==== SUPPLIED DATA ====
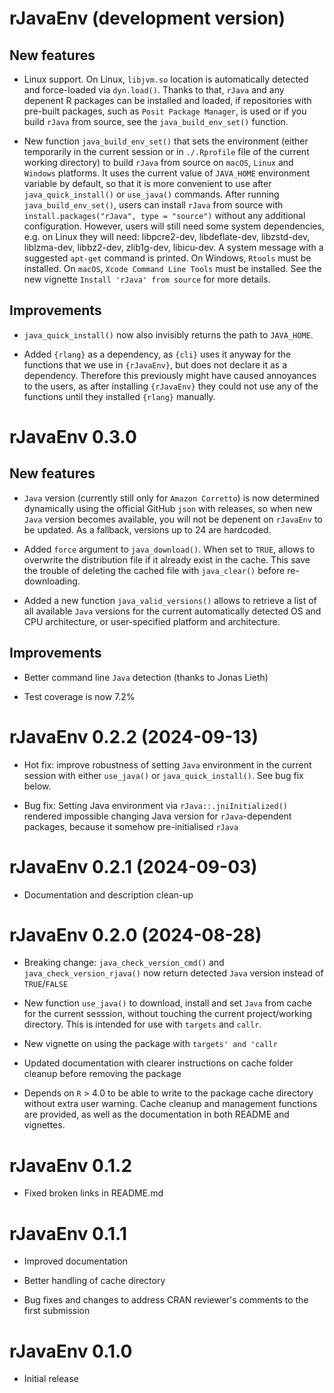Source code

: # rJavaEnv (development version)

## New features

- Linux support. On Linux, `libjvm.so` location is automatically detected and force-loaded via `dyn.load()`. Thanks to that, `rJava` and any depenent R packages can be installed and loaded, if repositories with pre-built packages, such as `Posit Package Manager`, is used or if you build `rJava` from source, see the `java_build_env_set()` function.

- New function `java_build_env_set()` that sets the environment (either temporarily in the current session or in `./.Rprofile` file of the current working directory) to build `rJava` from source on `macOS`, `Linux` and `Windows` platforms. It uses the current value of `JAVA_HOME` environment variable by default, so that it is more convenient to use after `java_quick_install()` or `use_java()` commands. After running `java_build_env_set()`, users can install `rJava` from source with `install.packages("rJava", type = "source")` without any additional configuration. However, users will still need some system dependencies, e.g. on Linux they will need: libpcre2-dev, libdeflate-dev, libzstd-dev, liblzma-dev, libbz2-dev, zlib1g-dev, libicu-dev. A system message with a suggested `apt-get` command is printed. On Windows, `Rtools` must be installed. On `macOS`, `Xcode Command Line Tools` must be installed. See the new vignette `Install 'rJava' from source` for more details.

## Improvements

- `java_quick_install()` now also invisibly returns the path to `JAVA_HOME`.

- Added `{rlang}` as a dependency, as `{cli}` uses it anyway for the functions that we use in `{rJavaEnv}`, but does not declare it as a dependency. Therefore this previously might have caused annoyances to the users, as after installing `{rJavaEnv}` they could not use any of the functions until they installed `{rlang}` manually.

# rJavaEnv 0.3.0

## New features

- `Java` version (currently still only for `Amazon Corretto`) is now determined dynamically using the official GitHub `json` with releases, so when new `Java` version becomes available, you will not be depenent on `rJavaEnv` to be updated. As a fallback, versions up to 24 are hardcoded.

- Added `force` argument to `java_download()`. When set to `TRUE`, allows to overwrite the distribution file if it already exist in the cache. This save the trouble of deleting the cached file with `java_clear()` before re-downloading.

- Added a new function `java_valid_versions()` allows to retrieve a list of all available `Java` versions for the current automatically detected OS and CPU architecture, or user-specified platform and architecture.

## Improvements

- Better command line `Java` detection (thanks to Jonas Lieth)

- Test coverage is now 7.2%

# rJavaEnv 0.2.2 (2024-09-13)

* Hot fix: improve robustness of setting `Java` environment in the current session with either `use_java()` or `java_quick_install()`. See bug fix below.

* Bug fix: Setting Java environment via `rJava::.jniInitialized()` rendered impossible changing Java version for `rJava`-dependent packages, because it somehow pre-initialised `rJava`

# rJavaEnv 0.2.1 (2024-09-03)

* Documentation and description clean-up

# rJavaEnv 0.2.0 (2024-08-28)

* Breaking change: `java_check_version_cmd()` and `java_check_version_rjava()` now return detected `Java` version instead of `TRUE`/`FALSE`

* New function `use_java()` to download, install and set `Java` from cache for the current sesssion, without touching the current project/working directory. This is intended for use with `targets` and `callr`.

* New vignette on using the package with `targets' and 'callr`

* Updated documentation with clearer instructions on cache folder cleanup before removing the package

* Depends on `R` > 4.0 to be able to write to the package cache directory without extra user warning. Cache cleanup and management functions are provided, as well as the documentation in both README and vignettes.

# rJavaEnv 0.1.2

* Fixed broken links in README.md

# rJavaEnv 0.1.1

* Improved documentation

* Better handling of cache directory

* Bug fixes and changes to address CRAN reviewer's comments to the first submission

# rJavaEnv 0.1.0

* Initial release
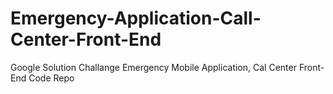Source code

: # Emergency-Application-Call-Center-Front-End
Google Solution Challange Emergency Mobile Application, Cal Center Front-End Code Repo
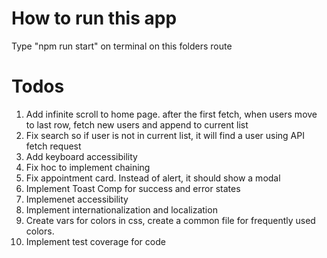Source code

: # How to run this app

Type "npm run start" on terminal on this folders route

# Todos
1. Add infinite scroll to home page. after the first fetch, when users move to last row, fetch new users and append to current list
2. Fix search so if user is not in current list, it will find a user using API fetch request
3. Add keyboard accessibility
4. Fix hoc to implement chaining
5. Fix appointment card. Instead of alert, it should show a modal
6. Implement Toast Comp for success and error states
7. Implemenet accessibility
8. Implement internationalization and localization
9. Create vars for colors in css, create a common file for frequently used colors.
10. Implement test coverage for code
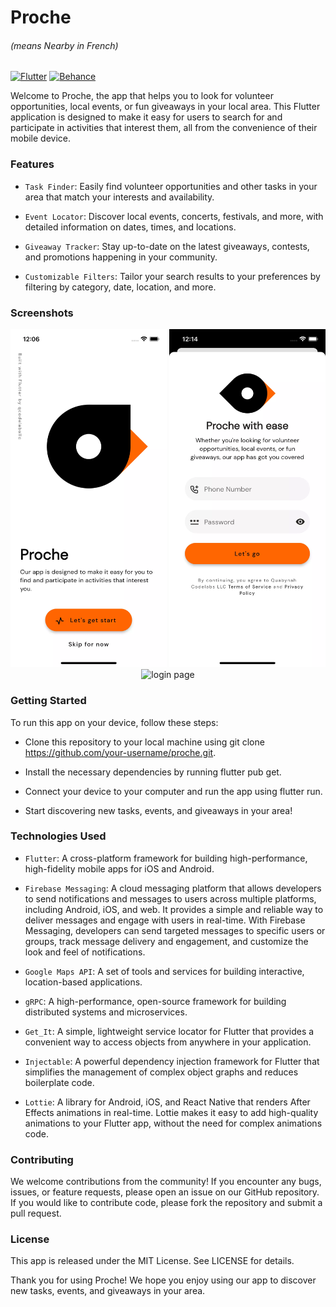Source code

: # Proche

###### (means Nearby in French)

[![Flutter](https://img.shields.io/badge/Flutter-%2302569B.svg?style=for-the-badge&logo=Flutter&logoColor=white)](https://flutter.dev)
[![Behance](https://img.shields.io/badge/Behance-1769ff?style=for-the-badge&logo=behance&logoColor=white)](https://www.behance.net/gallery/137262233/Google-Nearme-Case-Study)

Welcome to Proche, the app that helps you to look for volunteer opportunities, local events, or fun giveaways in your
local area.
This Flutter application is designed to make it easy for users to search for and participate in activities that interest
them,
all from the convenience of their mobile device.

### Features

- `Task Finder`: Easily find volunteer opportunities and other tasks in your area that match your interests and
  availability.

- `Event Locator`: Discover local events, concerts, festivals, and more, with detailed information on dates, times, and
  locations.

- `Giveaway Tracker`: Stay up-to-date on the latest giveaways, contests, and promotions happening in your community.

- `Customizable Filters`: Tailor your search results to your preferences by filtering by category, date, location, and
  more.

### Screenshots

<div align="center">
<img src="docs/welcome_page.webp" alt="welcome page" width="250">
<img src="docs/login_page.webp" alt="login page" width="250">
<img src="docs/auth_failed.gif" alt="login page" width="250">
</div>

[//]: # (<img src="docs/welcome_page.web" alt="My Image" width="500" height="300">)

### Getting Started

To run this app on your device, follow these steps:

- Clone this repository to your local machine using git clone https://github.com/your-username/proche.git.

- Install the necessary dependencies by running flutter pub get.

- Connect your device to your computer and run the app using flutter run.

- Start discovering new tasks, events, and giveaways in your area!

### Technologies Used

- `Flutter`: A cross-platform framework for building high-performance, high-fidelity mobile apps for iOS and Android.

- `Firebase Messaging`: A cloud messaging platform that allows developers to send notifications and messages to users across multiple platforms, including Android, iOS, and web. It provides a simple and reliable way to deliver messages and engage with users in real-time. With Firebase Messaging, developers can send targeted messages to specific users or groups, track message delivery and engagement, and customize the look and feel of notifications.

- `Google Maps API`: A set of tools and services for building interactive, location-based applications.
- `gRPC`: A high-performance, open-source framework for building distributed systems and microservices.

- `Get_It`: A simple, lightweight service locator for Flutter that provides a convenient way to access objects from
  anywhere in your application.

- `Injectable`: A powerful dependency injection framework for Flutter that simplifies the management of complex object
  graphs and reduces boilerplate code.

- `Lottie`: A library for Android, iOS, and React Native that renders After Effects animations in real-time. Lottie
  makes it easy to add high-quality animations to your Flutter app, without the need for complex animations code.

### Contributing

We welcome contributions from the community! If you encounter any bugs, issues, or feature requests, please open an
issue on our GitHub repository. If you would like to contribute code, please fork the repository and submit a pull
request.

### License

This app is released under the MIT License. See LICENSE for details.

Thank you for using Proche! We hope you enjoy using our app to discover new tasks, events, and giveaways in your
area.

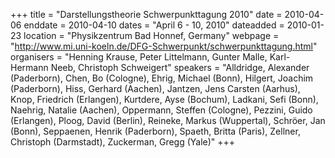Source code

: +++
title = "Darstellungstheorie Schwerpunkttagung 2010"
date = 2010-04-06
enddate = 2010-04-10
dates = "April 6 - 10, 2010"
dateadded = 2010-01-23
location = "Physikzentrum Bad Honnef, Germany"
webpage = "http://www.mi.uni-koeln.de/DFG-Schwerpunkt/schwerpunkttagung.html"
organisers = "Henning Krause, Peter Littelmann, Gunter Malle, Karl-Hermann Neeb, Christoph Schweigert"
speakers = "Alldridge, Alexander (Paderborn), Chen, Bo (Cologne), Ehrig, Michael (Bonn), Hilgert, Joachim (Paderborn), Hiss, Gerhard (Aachen), Jantzen, Jens Carsten (Aarhus), Knop, Friedrich (Erlangen), Kurtdere, Ayse (Bochum), Ladkani, Sefi (Bonn), Naehrig, Natalie (Aachen), Oppermann, Steffen (Cologne), Pezzini, Guido (Erlangen), Ploog, David (Berlin), Reineke, Markus (Wuppertal), Schröer, Jan (Bonn), Seppaenen, Henrik (Paderborn), Spaeth, Britta (Paris), Zellner, Christoph (Darmstadt), Zuckerman, Gregg (Yale)"
+++

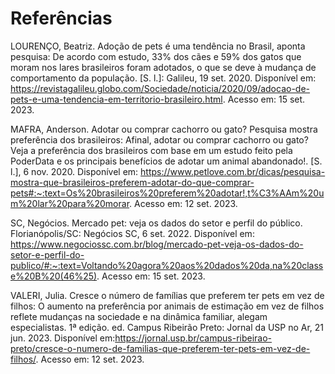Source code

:# Referências


LOURENÇO, Beatriz. Adoção de pets é uma tendência no Brasil, aponta pesquisa: De acordo com estudo, 33% dos cães e 59% dos gatos que moram nos lares brasileiros foram adotados, o que se deve à mudança de comportamento da população. [S. l.]: Galileu, 19 set. 2020. Disponível em: <https://revistagalileu.globo.com/Sociedade/noticia/2020/09/adocao-de-pets-e-uma-tendencia-em-territorio-brasileiro.html>. Acesso em: 15 set. 2023.

MAFRA, Anderson. Adotar ou comprar cachorro ou gato? Pesquisa mostra preferência dos brasileiros: Afinal, adotar ou comprar cachorro ou gato? Veja a preferência dos brasileiros com base em um estudo feito pela PoderData e os principais benefícios de adotar um animal abandonado!. [S. l.], 6 nov. 2020. Disponível em: <https://www.petlove.com.br/dicas/pesquisa-mostra-que-brasileiros-preferem-adotar-do-que-comprar-pets#:~:text=Os%20brasileiros%20preferem%20adotar!,t%C3%AAm%20um%20lar%20para%20morar>. Acesso em: 12 set. 2023.

SC, Negócios. Mercado pet: veja os dados do setor e perfil do público. Florianópolis/SC: Negócios SC, 6 set. 2022. Disponível em: <https://www.negociossc.com.br/blog/mercado-pet-veja-os-dados-do-setor-e-perfil-do-publico/#:~:text=Voltando%20agora%20aos%20dados%20da,na%20classe%20B%20(46%25)>. Acesso em: 15 set. 2023.

VALERI, Julia. Cresce o número de famílias que preferem ter pets em vez de filhos: O aumento na preferência por animais de estimação em vez de filhos reflete mudanças na sociedade e na dinâmica familiar, alegam especialistas. 1ª edição. ed. Campus Ribeirão Preto: Jornal da USP no Ar, 21 jun. 2023. Disponível em:<https://jornal.usp.br/campus-ribeirao-preto/cresce-o-numero-de-familias-que-preferem-ter-pets-em-vez-de-filhos/>. Acesso em: 12 set. 2023.
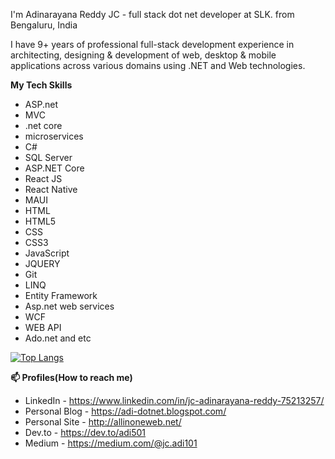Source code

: I'm Adinarayana Reddy JC - full stack dot net developer at SLK. from Bengaluru, India

I have 9+ years of professional full-stack development experience in architecting, designing & development of web, desktop & mobile applications across various domains using .NET and Web technologies.


**My Tech Skills**

* ASP.net
* MVC
* .net core
* microservices
* C#
* SQL Server
* ASP.NET Core
* React JS
* React Native
* MAUI
* HTML
* HTML5
* CSS
* CSS3
* JavaScript
* JQUERY
* Git
* LINQ
* Entity Framework
* Asp.net web services
* WCF
* WEB API
* Ado.net and etc

[![Top Langs](https://github-readme-stats.vercel.app/api/top-langs/?username=adi501&layout=compact)](https://github.com/anuraghazra/github-readme-stats)

**📫 Profiles(How to reach me)**

* LinkedIn - https://www.linkedin.com/in/jc-adinarayana-reddy-75213257/
* Personal Blog - https://adi-dotnet.blogspot.com/
* Personal Site - http://allinoneweb.net/
* Dev.to - https://dev.to/adi501
* Medium - https://medium.com/@jc.adi101

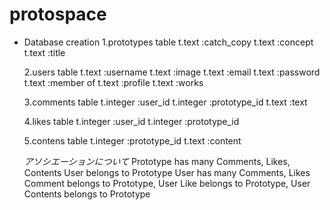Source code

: # protospace
* Database creation
  1.prototypes table
   t.text :catch_copy
   t.text :concept
   t.text :title

  2.users table
   t.text :username
   t.text :image
   t.text :email
   t.text :password
   t.text :member of
   t.text :profile
   t.text :works

  3.comments table
   t.integer :user_id
   t.integer :prototype_id
   t.text :text

  4.likes table
   t.integer :user_id
   t.integer :prototype_id

  5.contens table
   t.integer :prototype_id
   t.text :content

  *アソシエーションについて*
   Prototype has many Comments, Likes, Contents
   User belongs to Prototype
   User has many Comments, Likes
   Comment belongs to Prototype, User
   Like belongs to Prototype, User
   Contents belongs to Prototype
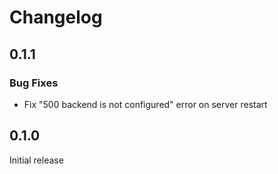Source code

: # Changelog

## 0.1.1

### Bug Fixes

- Fix "500 backend is not configured" error on server restart

## 0.1.0

Initial release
====
_WHAT YOU SHOULD DO_:
Please reproduce the data verbatim, everything from the start down through the line containing "now also invisibly", and leave out the pictures.

_TASK RESPONSE_:
Source code

: # rJavaEnv (development version)

## New features

- Linux support. On Linux, `libjvm.so` location is automatically detected and force-loaded via `dyn.load()`. Thanks to that, `rJava` and any depenent R packages can be installed and loaded, if repositories with pre-built packages, such as `Posit Package Manager`, is used or if you build `rJava` from source, see the `java_build_env_set()` function.

- New function `java_build_env_set()` that sets the environment (either temporarily in the current session or in `./.Rprofile` file of the current working directory) to build `rJava` from source on `macOS`, `Linux` and `Windows` platforms. It uses the current value of `JAVA_HOME` environment variable by default, so that it is more convenient to use after `java_quick_install()` or `use_java()` commands. After running `java_build_env_set()`, users can install `rJava` from source with `install.packages("rJava", type = "source")` without any additional configuration. However, users will still need some system dependencies, e.g. on Linux they will need: libpcre2-dev, libdeflate-dev, libzstd-dev, liblzma-dev, libbz2-dev, zlib1g-dev, libicu-dev. A system message with a suggested `apt-get` command is printed. On Windows, `Rtools` must be installed. On `macOS`, `Xcode Command Line Tools` must be installed. See the new vignette `Install 'rJava' from source` for more details.

## Improvements

- `java_quick_install()` now also invisibly returns the path to `JAVA_HOME`.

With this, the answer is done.